Su Jian menelan ludahnya dan berkata dengan lembut, "Terima kasih."

An Yize meliriknya sebelum menariknya ke atas dengan tangannya. “Jalannya licin. Lebih berhati-hati dan perhatikan pijakanmu. "

"Oh, oke." Su Jian tidak pernah taat sebelumnya. Sementara An Yize tidak memperhatikan, Su Jian diam-diam memberinya beberapa pandangan.

Siapa yang mengira An Yize menangkap tatapan rahasianya secara langsung. Dia mengambil sebotol air dari tasnya dan menyerahkannya kepada Su Jian. "Haus?"

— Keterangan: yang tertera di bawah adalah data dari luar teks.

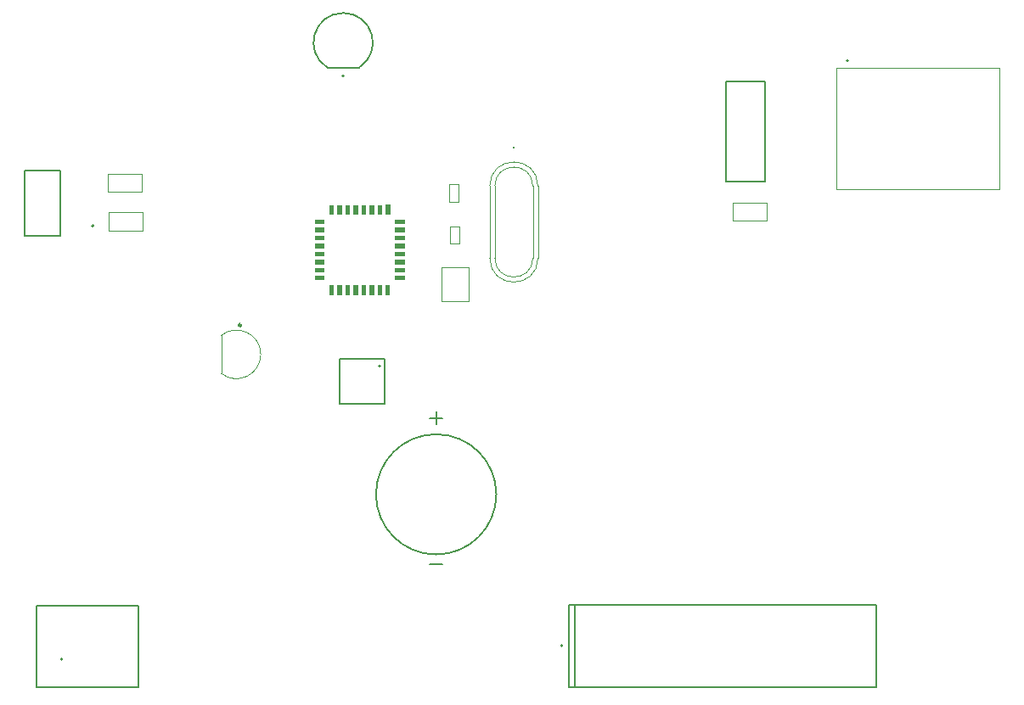
<source format=gbr>
%TF.GenerationSoftware,Altium Limited,Altium Designer,22.8.2 (66)*%
G04 Layer_Color=16711935*
%FSLAX45Y45*%
%MOMM*%
%TF.SameCoordinates,BD556100-397B-4985-8EB5-C039F1F1876F*%
%TF.FilePolarity,Positive*%
%TF.FileFunction,Other,Mechanical_13*%
%TF.Part,Single*%
G01*
G75*
%TA.AperFunction,NonConductor*%
%ADD68C,0.25000*%
%ADD69C,0.12000*%
%ADD70C,0.12700*%
%ADD71C,0.20000*%
%ADD91C,0.00000*%
%ADD92C,0.10000*%
%ADD93C,0.02540*%
G36*
X3741340Y4136661D02*
X3839856D01*
Y4091340D01*
X3741340D01*
Y4136661D01*
D02*
G37*
G36*
Y4216825D02*
X3839935D01*
Y4171340D01*
X3741340D01*
Y4216825D01*
D02*
G37*
G36*
Y4296915D02*
X3839877D01*
Y4251340D01*
X3741340D01*
Y4296915D01*
D02*
G37*
G36*
Y4377046D02*
X3840115D01*
Y4331340D01*
X3741340D01*
Y4377046D01*
D02*
G37*
G36*
X3888140Y4042915D02*
X3933358D01*
Y3944540D01*
X3888140D01*
Y4042915D01*
D02*
G37*
G36*
X3968140Y4043069D02*
X4013592D01*
Y3944540D01*
X3968140D01*
Y4043069D01*
D02*
G37*
G36*
X4048140Y4043312D02*
X4093780D01*
Y3944540D01*
X4048140D01*
Y4043312D01*
D02*
G37*
G36*
X4128140Y4043589D02*
X4173860D01*
Y3944540D01*
X4128140D01*
Y4043589D01*
D02*
G37*
G36*
X4208140Y4042921D02*
X4253982D01*
Y3944540D01*
X4208140D01*
Y4042921D01*
D02*
G37*
G36*
X4288140Y4043373D02*
X4333952D01*
Y3944540D01*
X4288140D01*
Y4043373D01*
D02*
G37*
G36*
X4368140Y4042978D02*
X4414255D01*
Y3944540D01*
X4368140D01*
Y4042978D01*
D02*
G37*
G36*
X4448140Y4043253D02*
X4494160D01*
Y3944540D01*
X4448140D01*
Y4043253D01*
D02*
G37*
G36*
X4541600Y4137041D02*
X4640693D01*
Y4091340D01*
X4541600D01*
Y4137041D01*
D02*
G37*
G36*
Y4216730D02*
X4641498D01*
Y4171340D01*
X4541600D01*
Y4216730D01*
D02*
G37*
G36*
Y4296985D02*
X4641009D01*
Y4251340D01*
X4541600D01*
Y4296985D01*
D02*
G37*
G36*
Y4377046D02*
X4641037D01*
Y4331340D01*
X4541600D01*
Y4377046D01*
D02*
G37*
G36*
X3741340Y4457118D02*
X3840074D01*
Y4411340D01*
X3741340D01*
Y4457118D01*
D02*
G37*
G36*
Y4537275D02*
X3839872D01*
Y4491340D01*
X3741340D01*
Y4537275D01*
D02*
G37*
G36*
Y4617497D02*
X3839713D01*
Y4571340D01*
X3741340D01*
Y4617497D01*
D02*
G37*
G36*
Y4697121D02*
X3840329D01*
Y4651340D01*
X3741340D01*
Y4697121D01*
D02*
G37*
G36*
X3888140Y4844515D02*
X3933485D01*
Y4744800D01*
X3888140D01*
Y4844515D01*
D02*
G37*
G36*
X3968140Y4844601D02*
X4013568D01*
Y4744800D01*
X3968140D01*
Y4844601D01*
D02*
G37*
G36*
X4048140Y4844038D02*
X4093822D01*
Y4744800D01*
X4048140D01*
Y4844038D01*
D02*
G37*
G36*
X4128140Y4844384D02*
X4173840D01*
Y4744800D01*
X4128140D01*
Y4844384D01*
D02*
G37*
G36*
X4541600Y4457143D02*
X4641257D01*
Y4411340D01*
X4541600D01*
Y4457143D01*
D02*
G37*
G36*
Y4537228D02*
X4641187D01*
Y4491340D01*
X4541600D01*
Y4537228D01*
D02*
G37*
G36*
Y4617297D02*
X4641138D01*
Y4571340D01*
X4541600D01*
Y4617297D01*
D02*
G37*
G36*
Y4697375D02*
X4641128D01*
Y4651340D01*
X4541600D01*
Y4697375D01*
D02*
G37*
G36*
X4208140Y4843984D02*
X4253877D01*
Y4744800D01*
X4208140D01*
Y4843984D01*
D02*
G37*
G36*
X4288140Y4844594D02*
X4334093D01*
Y4744800D01*
X4288140D01*
Y4844594D01*
D02*
G37*
G36*
X4368140Y4844235D02*
X4414046D01*
Y4744800D01*
X4368140D01*
Y4844235D01*
D02*
G37*
G36*
X4448140Y4844748D02*
X4494458D01*
Y4744800D01*
X4448140D01*
Y4844748D01*
D02*
G37*
D68*
X3009700Y3644900D02*
G03*
X3009700Y3644900I-12500J0D01*
G01*
D69*
X2808876Y3164264D02*
G03*
X2808876Y3541436I152713J188586D01*
G01*
X2809700Y3163600D02*
Y3542100D01*
D70*
X4182500Y6214300D02*
G03*
X3869300Y6214300I-156600J250612D01*
G01*
X5553000Y1955800D02*
G03*
X5553000Y1955800I-600000J0D01*
G01*
X3869300Y6214300D02*
X4182500D01*
X853450Y4538850D02*
X1203950D01*
X853450D02*
Y5189350D01*
X1203950D01*
Y4538850D02*
Y5189350D01*
X4441400Y2861100D02*
Y3311100D01*
X3991400Y2861100D02*
X4441400D01*
X3991400D02*
Y3311100D01*
X4441400D01*
X4889500Y1257300D02*
X5016500D01*
X4953000Y2654300D02*
Y2781300D01*
X4889500Y2717800D02*
X5016500D01*
X6279900Y34500D02*
X6339900D01*
X6279900Y854500D02*
X6339900D01*
X6279900Y34500D02*
Y854500D01*
X6339900Y34500D02*
Y854500D01*
Y34500D02*
X9339900D01*
Y854500D01*
X6339900D02*
X9339900D01*
X7839700Y5075300D02*
Y6075300D01*
X8229700Y5075300D02*
Y6075300D01*
X7839700D02*
X8229700D01*
X7839700Y5075300D02*
X8229700D01*
X965200Y847500D02*
X1981200D01*
Y27500D02*
Y847500D01*
X965200Y27500D02*
X1981200D01*
X965200D02*
Y847500D01*
D71*
X4035900Y6131600D02*
G03*
X4035900Y6131600I-10000J0D01*
G01*
X1538700Y4635100D02*
G03*
X1538700Y4635100I-10000J0D01*
G01*
X4396200Y3236100D02*
G03*
X4396200Y3236100I-10000J0D01*
G01*
X6214900Y444500D02*
G03*
X6214900Y444500I-10000J0D01*
G01*
X1229200Y310500D02*
G03*
X1229200Y310500I-10000J0D01*
G01*
X9065000Y6283300D02*
G03*
X9065000Y6283300I-10000J0D01*
G01*
D91*
X5538470Y4314190D02*
G03*
X5916930Y4314190I189230J0D01*
G01*
Y5033010D02*
G03*
X5538470Y5033010I-189230J0D01*
G01*
X5487670Y4314190D02*
G03*
X5967730Y4314190I240030J0D01*
G01*
Y5033010D02*
G03*
X5487670Y5033010I-240030J0D01*
G01*
X5735320Y5415280D02*
G03*
X5735320Y5415280I-7620J0D01*
G01*
D92*
X5008500Y4221300D02*
X5278500D01*
X5008500Y3881300D02*
X5278500D01*
Y4221300D01*
X5008500Y3881300D02*
Y4221300D01*
X5088402Y4455675D02*
Y4630675D01*
X5183402Y4455675D02*
Y4630675D01*
X5088402Y4455675D02*
X5183402D01*
X5088402Y4630675D02*
X5183402D01*
X7907200Y4685200D02*
Y4865200D01*
X8247200Y4685200D02*
Y4865200D01*
X7907200D02*
X8247200D01*
X7907200Y4685200D02*
X8247200D01*
X1676200Y4977300D02*
Y5157300D01*
X2016200Y4977300D02*
Y5157300D01*
X1676200D02*
X2016200D01*
X1676200Y4977300D02*
X2016200D01*
X1685937Y4590656D02*
Y4770656D01*
X2025937Y4590656D02*
Y4770656D01*
X1685937D02*
X2025937D01*
X1685937Y4590656D02*
X2025937D01*
X5178300Y4878200D02*
Y5053200D01*
X5083300Y4878200D02*
Y5053200D01*
X5178300D01*
X5083300Y4878200D02*
X5178300D01*
X8945000Y5003300D02*
X10565000D01*
Y6213300D01*
X8945000D02*
X10565000D01*
X8945000Y5003300D02*
Y6213300D01*
D93*
X5538470Y4314190D02*
Y5033010D01*
X5916930Y4314190D02*
Y5033010D01*
X5487670Y4314190D02*
Y5033010D01*
X5967730Y4314190D02*
Y5033010D01*
%TF.MD5,c1b04af06fe3190c57d7598f4c76cb73*%
M02*

</source>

Su Jian menerima air. Sambil tertawa, dia berkata, “Oh. Ya, aku haus. "Untuk mengurangi kecanggungan, setelah membuka tutup botol air dan minum beberapa teguk air, Su Jian mengembalikan botol itu. "Apa kau haus? Apa kau juga menginginkannya? ”

An Yize menatapnya. Dia mengambil botol itu dan meminumnya dalam diam.

Apa ini simbol rekonsiliasi kita? Su Jian sedikit rileks saat dia melihat kalau ekspresi An Yize tidak sesedih sebelumnya. Meskipun dia terkejut, ketakutan dan tertekan oleh pengakuan An Yize, mereka masih memiliki kontrak untuk pernikahan palsu. Mereka berdua masih harus hidup bersama. Oleh karena itu, dia tidak ingin mereka berdua begitu canggung di sekitar satu sama lain karena akan sangat tidak nyaman baginya.

Keduanya masih tidak banyak bicara selama sisa perjalanan. Tapi setidaknya mereka tidak harus saling menghindari. Setelah mereka berdua sampai di dasar gunung, mereka tidak merasa ingin pergi ke tempat lain untuk bermain, jadi mereka langsung pulang ke rumah.

 ……

Saat mereka sampai di rumah, Su Jian menyadari kalau An Yize sepertinya tidak peduli lagi padanya.

An Yize tidak marah atau kasar kepadanya. Tapi, Yize tidak berbicara dengannya lagi. Meskipun An Yize agak pendiam di masa lalu, dia berbicara lebih banyak saat dia bersama Su Jian karena Su Jian banyak bicara. Tapi sekarang, keduanya tidak dapat berbicara lebih dari dua kalimat satu sama lain sepanjang hari. Meskipun mereka masih hidup bersama, mereka tampaknya lebih jauh daripada saat mereka pertama kali bertemu.

Su Jian merasa tidak nyaman tapi tidak berdaya dalam situasi ini. Dia tahu kalau ini bukan kesalahan Yize. Tidak peduli siapa orang itu, seseorang yang pengakuannya ditolak tidak akan bisa langsung menghadapi orang yang dia sukai dengan senyum. Meskipun Su Jian mengerti hal ini, dia tidak bisa membantu tapi merasa tertekan dan, untuk beberapa alasan, gelisah.

Reborn As My Love Rival's Wife ✔Baca cerita ini secara GRATIS!